**Exercise aim:** Your answer must consist of one number: how many lines in the records contain "server".

**Available data:**
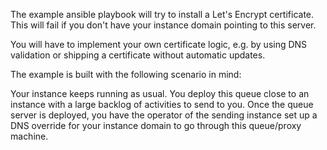 The example ansible playbook will try to install a Let's Encrypt certificate.
This will fail if you don't have your instance domain pointing to this server.

You will have to implement your own certificate logic, e.g. by using DNS validation or
shipping a certificate without automatic updates.

The example is built with the following scenario in mind:

Your instance keeps running as usual. You deploy this queue close to an instance with a
large backlog of activities to send to you. Once the queue server is deployed, you have
the operator of the sending instance set up a DNS override for your instance domain to
go through this queue/proxy machine.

**Completed exercise:** 2